● Materials provided:
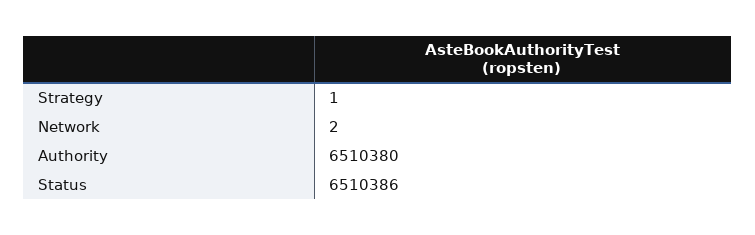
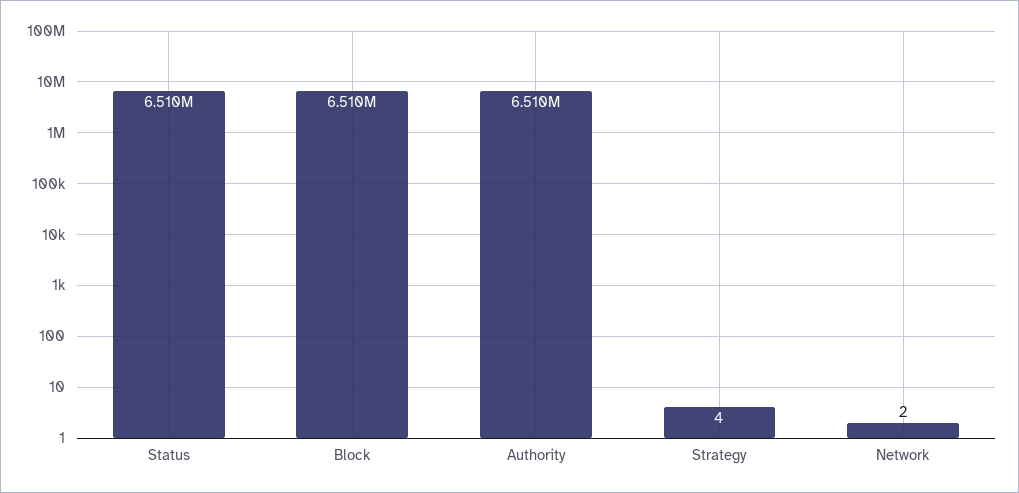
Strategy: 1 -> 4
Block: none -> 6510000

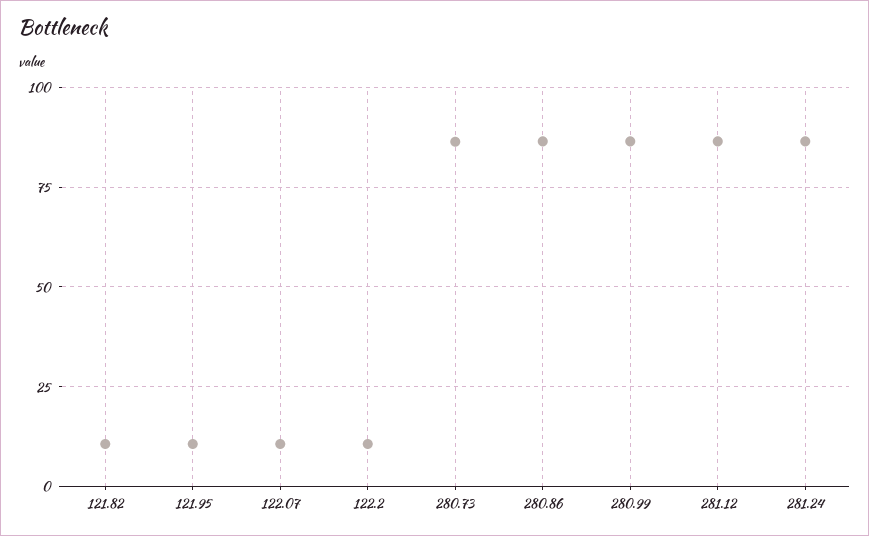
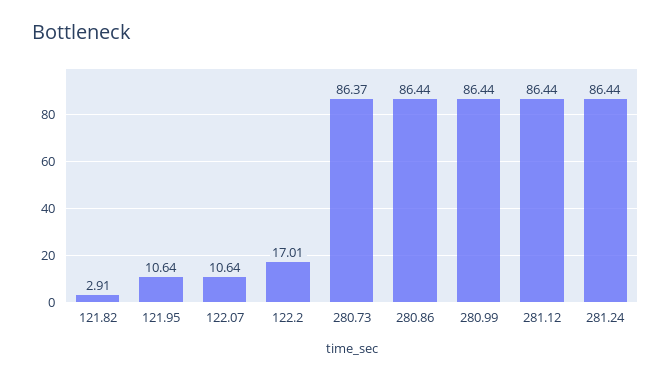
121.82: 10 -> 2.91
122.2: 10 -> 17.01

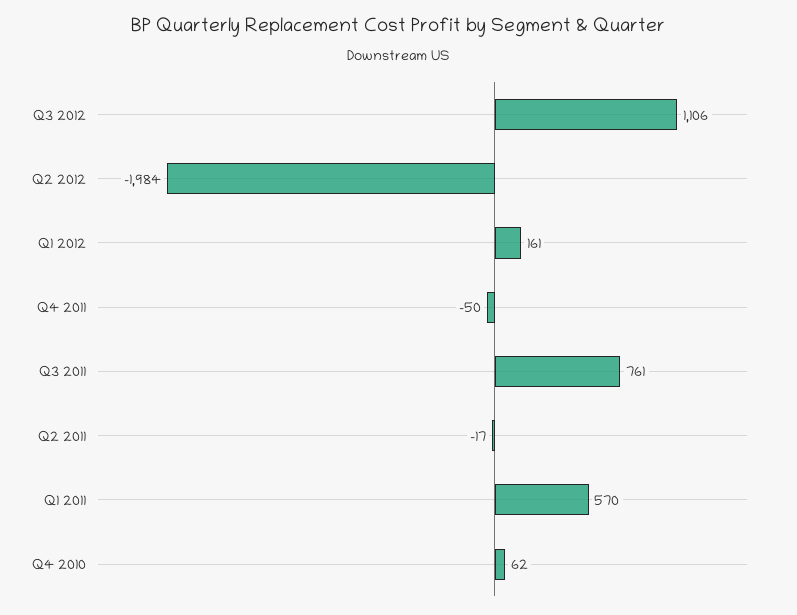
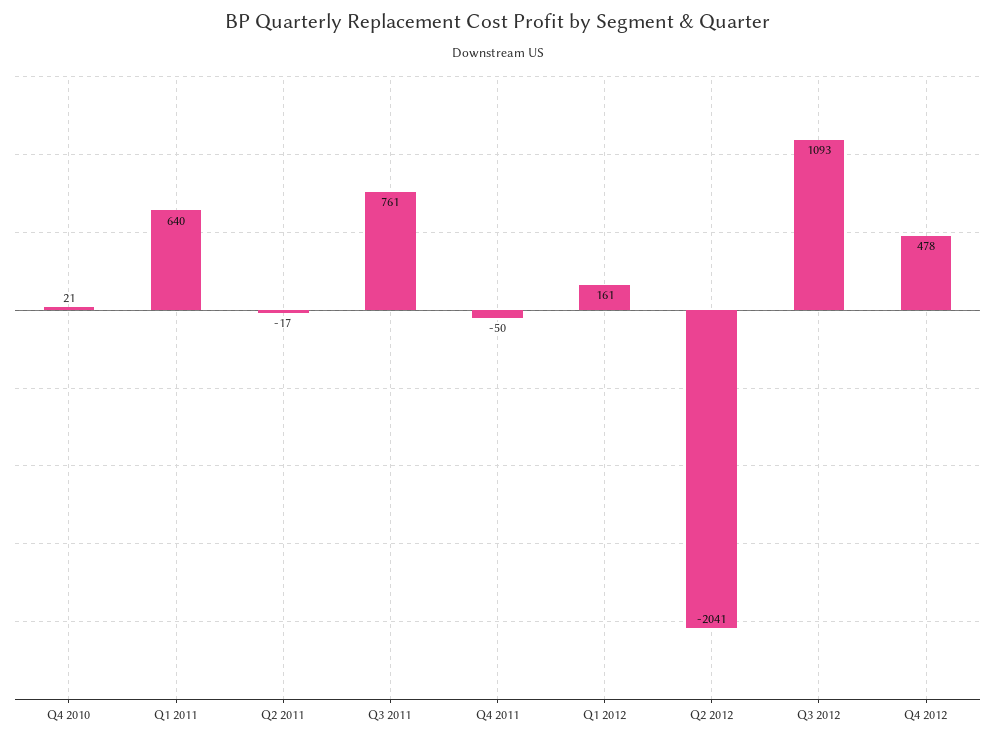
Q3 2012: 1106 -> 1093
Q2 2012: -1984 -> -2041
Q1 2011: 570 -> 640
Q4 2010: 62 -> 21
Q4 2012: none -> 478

● Requirement:
Your task is a word-for-word transcription of the entries, leaving out all pictures.

● Task answer:
Strategy: 1 -> 4
Block: none -> 6510000

121.82: 10 -> 2.91
122.2: 10 -> 17.01

Q3 2012: 1106 -> 1093
Q2 2012: -1984 -> -2041
Q1 2011: 570 -> 640
Q4 2010: 62 -> 21
Q4 2012: none -> 478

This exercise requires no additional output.